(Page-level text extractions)

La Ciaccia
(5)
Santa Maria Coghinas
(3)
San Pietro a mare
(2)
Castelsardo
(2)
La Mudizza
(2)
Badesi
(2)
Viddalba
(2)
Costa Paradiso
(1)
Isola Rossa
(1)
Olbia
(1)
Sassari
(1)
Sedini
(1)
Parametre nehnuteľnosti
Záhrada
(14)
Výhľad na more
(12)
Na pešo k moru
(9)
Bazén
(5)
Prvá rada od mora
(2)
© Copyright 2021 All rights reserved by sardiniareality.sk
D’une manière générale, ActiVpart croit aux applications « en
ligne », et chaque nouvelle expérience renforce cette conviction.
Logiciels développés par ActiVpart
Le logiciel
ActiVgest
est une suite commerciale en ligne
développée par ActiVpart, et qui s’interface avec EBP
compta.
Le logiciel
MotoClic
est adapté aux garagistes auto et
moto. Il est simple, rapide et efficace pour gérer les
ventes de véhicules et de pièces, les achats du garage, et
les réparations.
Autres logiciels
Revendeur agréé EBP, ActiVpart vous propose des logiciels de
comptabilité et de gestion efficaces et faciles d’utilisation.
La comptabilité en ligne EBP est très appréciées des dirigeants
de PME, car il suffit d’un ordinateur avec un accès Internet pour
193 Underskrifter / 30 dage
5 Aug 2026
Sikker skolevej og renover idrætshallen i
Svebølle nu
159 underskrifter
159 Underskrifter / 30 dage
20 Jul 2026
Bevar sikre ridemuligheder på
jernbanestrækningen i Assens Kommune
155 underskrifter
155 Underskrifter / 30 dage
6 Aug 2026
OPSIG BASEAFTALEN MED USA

* **Problem details**: Each line holding "dage" in the records should be copied out.

* **Response area**:
193 Underskrifter / 30 dage
159 Underskrifter / 30 dage
155 Underskrifter / 30 dage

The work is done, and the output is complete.